On that balmy spring day, Gall says, an assistant at Victor Clairmont's woodworking shop at what is now 909 First Ave. was melting glue over an open flame. When the glue boiled over and ignited, young John Back panicked and threw a bucket of water on the flames and —

The entire group gasps in horror. Parents whisper to their wide-eyed kids, "Never throw water on a grease fire!"

The flames spread swiftly to a liquor store, which exploded, and then two saloons before it spread to other businesses, the opera house, the mills, the wharves. Water pressure fell, fire hoses began failing and attempts to pump water from Elliott Bay at low tide didn't help — the distance between waterline and flames were too great. Less than two hours after the fire began, the entire city was at risk. By 3 a.m., 120 acres had been destroyed.

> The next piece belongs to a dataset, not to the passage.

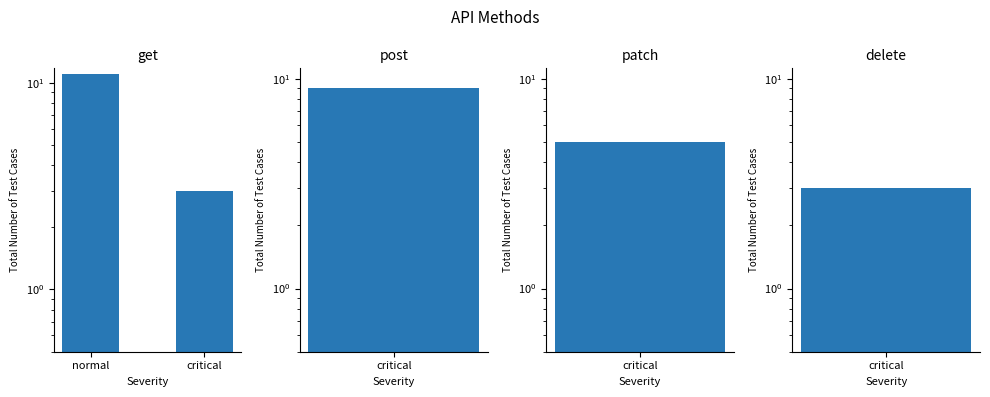

What is the sum of the values at critical and normal?

14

At 11 a.m. the next morning, city officials and 600 business leaders met to begin rebuilding — and to fix some of the problems that afflicted the original Pioneer Square neighborhood. Construction would involve bricks, not wood. The city took over the water supply, adding hydrants and ensuring water pipes not be made of wood (yes, some were, and they had burned). And the streets, which flooded at high tide, would be raised up to 22 feet.

Buildings were rapidly reconstructed on the ruins of their predecessors, with their doors, first floors and sidewalks built at what would eventually be street level. But until that happened, if you wanted to cross the street, you had to clamber down a ladder, cross the old street and climb another ladder to reach the sidewalk on the other side. It wasn't the Chilkoot Pass' Golden Staircase, but it was challenging.

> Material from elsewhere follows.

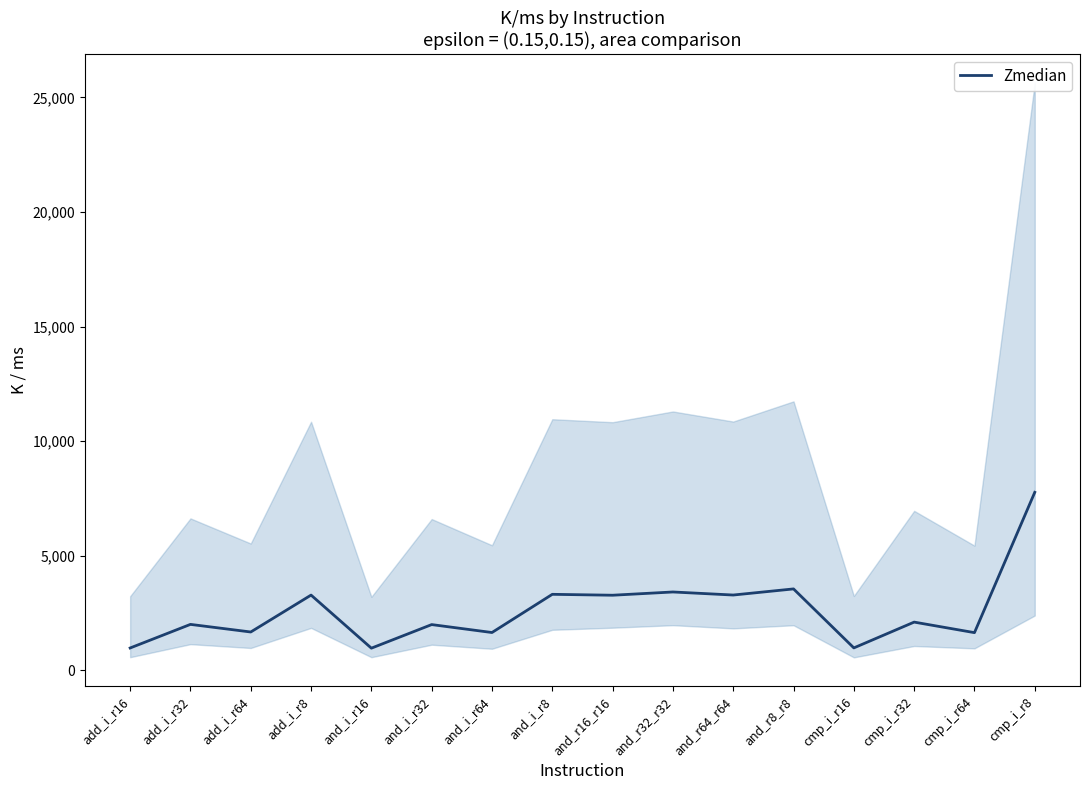

Which category has the lowest value across all series?

and_i_r16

But the sidewalks and first floors of Old Seattle still exist beneath the streets, and there are vestiges in the most unexpected places. At Gall's suggestion, we stopped in at Magic Mouse Toys, a bustling toy shop at 603 First Ave., and went downstairs. There's a room with board games. Look up and you'll see glass cubes in the ceiling, with rays of dim sunlight streaming through. You're beneath the streets.

If You Go

The Arctic Club Hotel: Rooms start in the $250 range, plus a $25 destination fee. 700 Third Ave., Seattle; www.arcticclubhotel.com.

Cherry Street Coffee House: Opens at 7 a.m. weekdays and 8 p.m. on weekends at 700 First Ave.;  www.cherryst.com

Klondike Gold Rush National Historical Park:  Admission is free at the Seattle visitors center, which is open from 10 a.m. to 5 p.m. Wednesday through Sunday at 319 Second Ave. South; www.nps.gov/klse/.

Damn the Weather: Opens at 11 a.m. daily at 116 First Ave. South; https://damntheweather.com.

Beneath the Streets: Open daily for tours ($6-$29) at 102 Cherry St.; www.beneath-the-streets.com.